Ma come ha origine questa radiazione cosi’ penetrante? Se lanciamo un raggio catodico, formato da
elettroni molto veloci, su una lastra di vetro o di metallo, al contatto con il bersaglio questi elettroni
vengono bruscamente fermati: i “proiettili” perdono cosi’ completamente l’energia cinetica che
viene pero’ trasformata in energia elettromagnetica, proprio sotto forma di raggi X. La prova della
natura elettromagnetica dei raggi X fu ottenuta nel 1912 soprattutto ad opera di Max von Laue. La
difficolta’ maggiore era legata alla loro piccolissima lunghezza d’onda, perche’ questa si misura di
solito usando le cosiddette griglie di dispersione: queste sono delle placche segnate da sottili
incisioni lineari (delle dimensioni della lunghezza d’onda che si vuole misurare), collocate a breve
distanza l’una dall’altra. Se un raggio di luce incide su queste placche sotto un angolo particolare, si
producono delle frange d’interferenza e da queste si puo’ dedurre la lunghezza d’onda della luce.
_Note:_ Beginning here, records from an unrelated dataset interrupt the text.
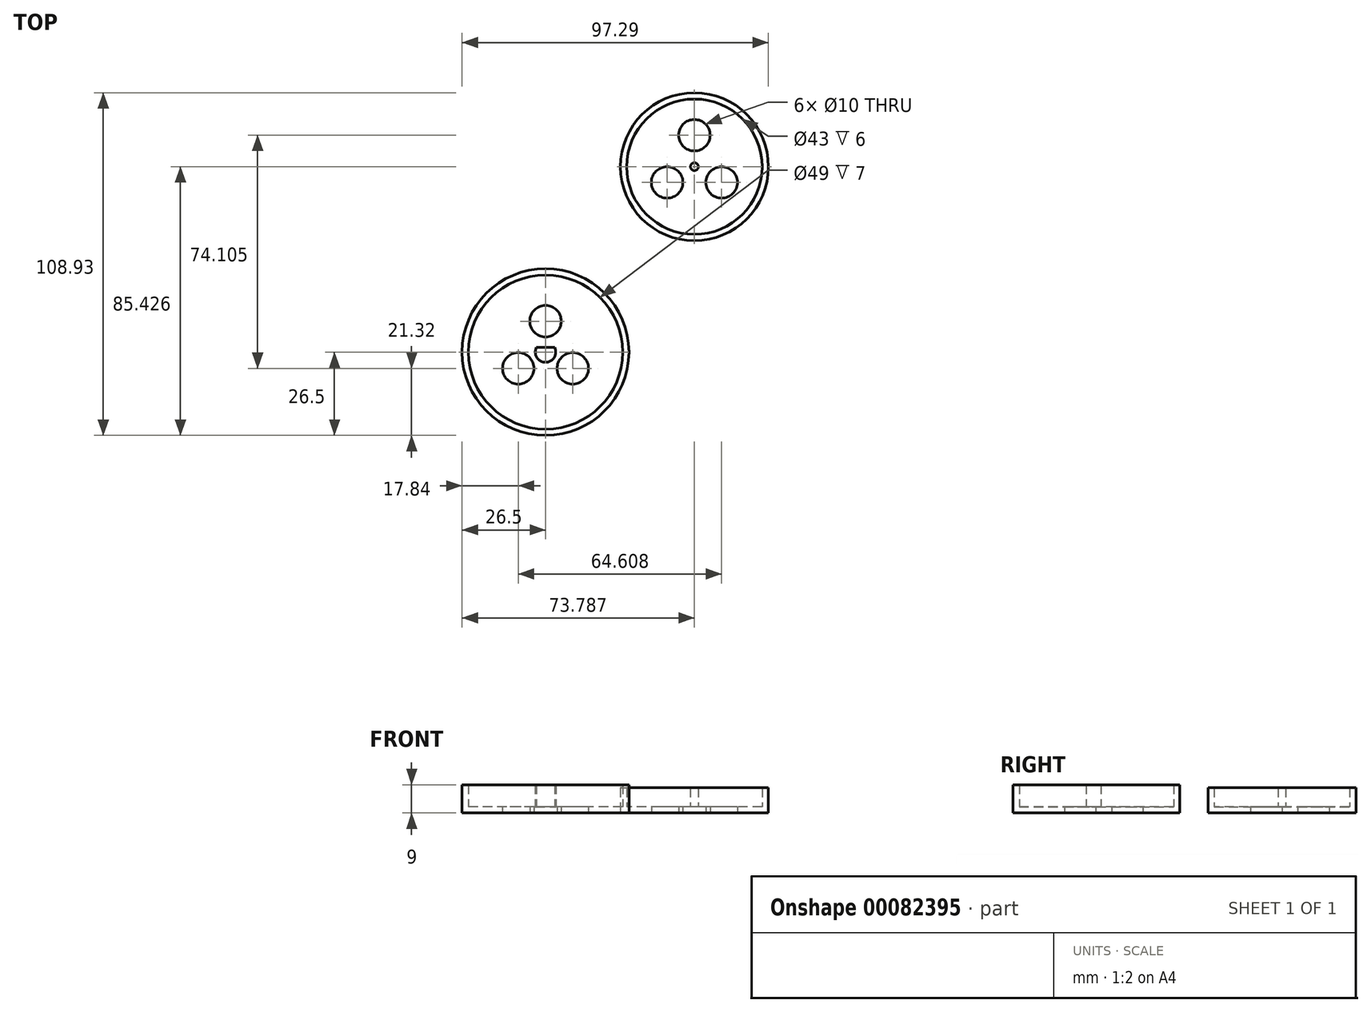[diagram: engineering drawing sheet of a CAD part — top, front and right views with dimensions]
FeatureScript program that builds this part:
annotation { "Feature Type Name" : "Feature", "Feature Type Description" : "" }
export const myFeature = defineFeature(function(context is Context, id is Id, definition is map)
    precondition{}
    {
        {
            var Q0;
            Q0=qCreatedBy(makeId("Top.planeOp"),FACE);
            var sketch = newSketch(context, id + "F0", { "sketchPlane" : qUnion([Q0])});
            skCircle(sketch, "E0", {"center": v(0, 0) * mm, "radius": 24.5 * mm});
            skCircle(sketch, "E1", {"center": v(0, 0) * mm, "radius": 26.5 * mm});
            skArc(sketch, "E2", {"start": v(-2.88, 1.5) * mm, "mid": v(0, -3.25) * mm, "end": v(2.88, 1.5) * mm});
            skLineSegment(sketch, "E3", {"start": v(2.88, 1.5) * mm, "end": v(-2.88, 1.5) * mm});
            skCircle(sketch, "E4", {"center": v(0, 9.82) * mm, "radius": 5 * mm});
            skCircle(sketch, "E5.1.0", {"center": v(-8.66, -5.18) * mm, "radius": 5 * mm});
            skCircle(sketch, "E5.2.0", {"center": v(8.66, -5.18) * mm, "radius": 5 * mm});
            skPoint(sketch, "E5.center", {"position": v(0, -0.18) * mm});
            skCircle(sketch, "E6", {"center": v(47.29, 58.93) * mm, "radius": 23.5 * mm});
            skCircle(sketch, "E7", {"center": v(47.29, 58.93) * mm, "radius": 21.5 * mm});
            skCircle(sketch, "E8", {"center": v(47.29, 68.93) * mm, "radius": 5 * mm});
            skCircle(sketch, "E9.1.0", {"center": v(38.63, 53.93) * mm, "radius": 5 * mm});
            skCircle(sketch, "E9.2.0", {"center": v(55.95, 53.93) * mm, "radius": 5 * mm});
            skCircle(sketch, "E10", {"center": v(47.29, 58.93) * mm, "radius": 1.25 * mm});
            skSolve(sketch);
        }
        {
            var Q0;
            Q0=makeQuery(id+"F0.imprint","IMPRINT",FACE,{"disambiguationData":[TD([[makeQuery(id+"F0.imprint","IMPRINT",EDGE,{"derivedFrom":sQuery(id+"F0.wireOp",EDGE,"E2")}),1.0]])]});
            var Q1;
            Q1=makeQuery(id+"F0.imprint","IMPRINT",FACE,{"disambiguationData":[TD([[makeQuery(id+"F0.imprint","IMPRINT",EDGE,{"derivedFrom":sQuery(id+"F0.wireOp",EDGE,"E0")}),-1.0]])]});
            extrude(context, id + "F1", {"entities" : qUnion([Q0, Q1]), "depth" : 9 * mm});
        }
        {
            var Q0;
            Q0=makeQuery(id+"F0.imprint","IMPRINT",FACE,{"disambiguationData":[TD([[makeQuery(id+"F0.imprint","IMPRINT",EDGE,{"derivedFrom":sQuery(id+"F0.wireOp",EDGE,"E0")}),1.0]])]});
            extrude(context, id + "F2", {"entities" : qUnion([Q0]), "operationType" : NewBodyOperationType.ADD, "depth" : 2 * mm});
        }
        {
            var Q0;
            Q0=makeQuery(id+"F1.opExtrude","SWEPT_BODY",BODY,{"disambiguationData":[OSD([sQuery(id+"F0.wireOp",EDGE,"E0"),sQuery(id+"F0.wireOp",EDGE,"E1")])]});
            transform(context, id + "F3", {"entities" : qUnion([Q0]), "transformType" : TransformType.TRANSLATION_3D, "dx" : 0 * mm, "dy" : 0 * mm, "dz" : 0 * mm, "makeCopy" : true});
        }
        {
            var Q0;
            Q0=makeQuery(id+"F1.opExtrude","SWEPT_BODY",BODY,{"disambiguationData":[OSD([sQuery(id+"F0.wireOp",EDGE,"E0"),sQuery(id+"F0.wireOp",EDGE,"E1")])]});
            deleteBodies(context, id + "F4", {"entities" : qUnion([Q0])});
        }
        {
            var Q0;
            Q0=makeQuery(id+"F0.imprint","IMPRINT",FACE,{"disambiguationData":[TD([[makeQuery(id+"F0.imprint","IMPRINT",EDGE,{"derivedFrom":sQuery(id+"F0.wireOp",EDGE,"E6")}),1.0]])]});
            var Q1;
            Q1=makeQuery(id+"F0.imprint","IMPRINT",FACE,{"disambiguationData":[TD([[makeQuery(id+"F0.imprint","IMPRINT",EDGE,{"derivedFrom":sQuery(id+"F0.wireOp",EDGE,"E10")}),1.0]])]});
            extrude(context, id + "F5", {"entities" : qUnion([Q0, Q1]), "operationType" : NewBodyOperationType.ADD, "depth" : 8 * mm});
        }
        {
            var Q0;
            Q0=makeQuery(id+"F0.imprint","IMPRINT",FACE,{"disambiguationData":[TD([[makeQuery(id+"F0.imprint","IMPRINT",EDGE,{"derivedFrom":sQuery(id+"F0.wireOp",EDGE,"E7")}),1.0]])]});
            extrude(context, id + "F6", {"entities" : qUnion([Q0]), "operationType" : NewBodyOperationType.ADD, "depth" : 2 * mm});
        }
    });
Ma il metodo era inapplicabile per i raggi X, perche’ al di la’ di un certo limite, e’ difficile
accrescere il grado di finezza delle incisioni e la loro spaziatura. Riflettendo su queste difficolta’, a
Max von Laue venne in mente che la struttura interna dei cristalli avrebbe potuto fornire dei reticoli
adeguati per la misura desiderata. Non era pero’ ben sicuro dell’idea perche’, a quel tempo, la
natura reticolare della struttura cristallina formava essa stessa l’oggetto di una teoria, che non aveva
ancora ricevuto conferma sperimentale. Ma i primi esperimenti dissiparono rapidamente i dubbi:
inviando i raggi X su alcuni cristalli, questi rivelarono l’ordinamento meraviglioso degli atomi nelle
strutture cristalline e, per giunta, permisero di misurare la lunghezza d’onda dei raggi X. Dopo
questi importanti sviluppi, per cui Max von Laue vinse il premio Nobel in Fisica nel 1914, i raggi X
permisero di penetrare piu’ a fondo la struttura dell’atomo, di vedere che la radiazione puo’
comportarsi sia come un’onda che come una particella elementare, e di scoprire che essa trasporta
energia in quantita’ definite e separate, come se fossero tanti piccoli pezzetini: i quanti.